SOUTHERN MINNESOTA - I was leaving a Rochester hotel one morning, heading to Winona, when the most unusual music I’d ever heard started playing on my car radio.
A woman was singing a cappella in what seemed to be a foreign language in simple, repetitive notes. It reminded me of when I was a kid living in Plymouth and we’d call what we thought was “outer space” on our rotary dial phone — a series of short tones played over and over.
I was mesmerized. I like listening to the radio when I travel throughout greater Minnesota because I learn a lot; radio reflects and influences our various regions. I’ve heard auctions and cattle reports, political rants and Indigenous drumming, but never anything like this.

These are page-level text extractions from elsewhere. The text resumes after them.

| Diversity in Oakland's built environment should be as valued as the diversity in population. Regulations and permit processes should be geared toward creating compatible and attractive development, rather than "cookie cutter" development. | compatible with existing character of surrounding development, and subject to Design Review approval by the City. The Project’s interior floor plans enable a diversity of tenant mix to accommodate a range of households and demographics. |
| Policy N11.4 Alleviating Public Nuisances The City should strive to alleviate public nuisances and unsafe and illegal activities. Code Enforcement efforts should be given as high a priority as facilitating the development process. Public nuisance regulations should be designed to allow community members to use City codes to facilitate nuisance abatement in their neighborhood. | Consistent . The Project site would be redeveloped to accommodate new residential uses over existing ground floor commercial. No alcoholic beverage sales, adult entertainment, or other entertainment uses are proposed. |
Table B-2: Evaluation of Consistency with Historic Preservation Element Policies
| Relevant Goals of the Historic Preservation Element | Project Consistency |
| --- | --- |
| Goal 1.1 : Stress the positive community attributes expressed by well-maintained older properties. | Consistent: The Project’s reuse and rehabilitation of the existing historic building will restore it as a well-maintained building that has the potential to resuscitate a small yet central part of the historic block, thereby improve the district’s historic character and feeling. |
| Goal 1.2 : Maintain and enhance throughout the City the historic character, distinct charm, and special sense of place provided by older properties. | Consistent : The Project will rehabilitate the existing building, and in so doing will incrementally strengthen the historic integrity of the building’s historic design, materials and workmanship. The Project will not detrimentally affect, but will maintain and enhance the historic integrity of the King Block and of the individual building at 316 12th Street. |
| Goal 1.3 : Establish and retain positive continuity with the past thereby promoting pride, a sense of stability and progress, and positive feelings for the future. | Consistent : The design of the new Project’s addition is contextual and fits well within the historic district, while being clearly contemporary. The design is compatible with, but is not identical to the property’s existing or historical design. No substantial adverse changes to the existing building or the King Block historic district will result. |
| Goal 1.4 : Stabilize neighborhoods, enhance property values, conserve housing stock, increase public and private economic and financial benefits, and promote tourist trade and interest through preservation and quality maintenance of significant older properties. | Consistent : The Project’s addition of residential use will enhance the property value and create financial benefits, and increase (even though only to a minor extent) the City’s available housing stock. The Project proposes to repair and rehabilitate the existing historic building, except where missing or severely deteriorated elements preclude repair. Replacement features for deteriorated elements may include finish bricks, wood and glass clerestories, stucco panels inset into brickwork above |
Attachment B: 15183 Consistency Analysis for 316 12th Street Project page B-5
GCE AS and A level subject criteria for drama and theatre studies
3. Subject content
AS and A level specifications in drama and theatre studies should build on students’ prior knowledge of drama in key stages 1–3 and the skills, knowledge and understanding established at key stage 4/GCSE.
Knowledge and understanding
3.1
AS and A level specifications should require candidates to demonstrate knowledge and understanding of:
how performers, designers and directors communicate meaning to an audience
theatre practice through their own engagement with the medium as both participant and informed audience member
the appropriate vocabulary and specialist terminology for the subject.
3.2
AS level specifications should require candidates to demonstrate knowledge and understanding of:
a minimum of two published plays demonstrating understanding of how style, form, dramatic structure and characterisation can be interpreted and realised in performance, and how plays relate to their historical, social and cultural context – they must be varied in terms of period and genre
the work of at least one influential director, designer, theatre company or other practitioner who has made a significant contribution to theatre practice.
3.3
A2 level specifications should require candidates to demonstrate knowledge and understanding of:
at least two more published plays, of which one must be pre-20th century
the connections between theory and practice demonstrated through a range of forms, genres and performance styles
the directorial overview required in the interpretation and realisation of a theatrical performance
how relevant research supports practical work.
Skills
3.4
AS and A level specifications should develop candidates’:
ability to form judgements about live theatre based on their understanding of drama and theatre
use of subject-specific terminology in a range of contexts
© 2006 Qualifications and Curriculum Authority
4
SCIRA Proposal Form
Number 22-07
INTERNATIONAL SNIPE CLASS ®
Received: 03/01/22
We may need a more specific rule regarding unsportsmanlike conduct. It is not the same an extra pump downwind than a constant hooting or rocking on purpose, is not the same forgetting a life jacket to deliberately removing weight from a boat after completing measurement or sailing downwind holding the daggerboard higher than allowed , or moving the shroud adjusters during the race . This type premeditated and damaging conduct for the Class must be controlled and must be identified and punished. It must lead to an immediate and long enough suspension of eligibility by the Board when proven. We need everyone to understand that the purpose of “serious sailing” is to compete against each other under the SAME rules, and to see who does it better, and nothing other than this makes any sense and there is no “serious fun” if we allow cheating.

For miles the woman kept singing. If anybody else was with me, they might have begged me to turn it off. But I would have sooner slammed shut a book in the middle of the really good part.
Then the woman stopped. There was a moment of silence. Was that a muffled on-air giggle? An intake of breath, and then a man started singing in the same repetitive manner.
I later learned that the station, 690 AM, was Hmong radio out of the Twin Cities. The music I heard was traditional Hmong music, and here I was, in greater Minnesota, hearing it for the first time in my life.
It was one of the surprises I encountered while traveling through southern Minnesota last week on the second leg of the Minnesota Star Tribune’s annual Minnesota Matters tour. We hit six cities in three days, on top of the eight cities on the northern tour earlier in the month.
It’s no secret that Minnesota is no longer the bastion of Scandinavian or German heritage it once was. In 1975, when I was a toddler, Minnesota was 98% white. Today it’s 82.3% white. Depending on your perspective, and your location, it might still feel overwhelmingly white. Or you might feel alarmed by the changes in skin color and culture.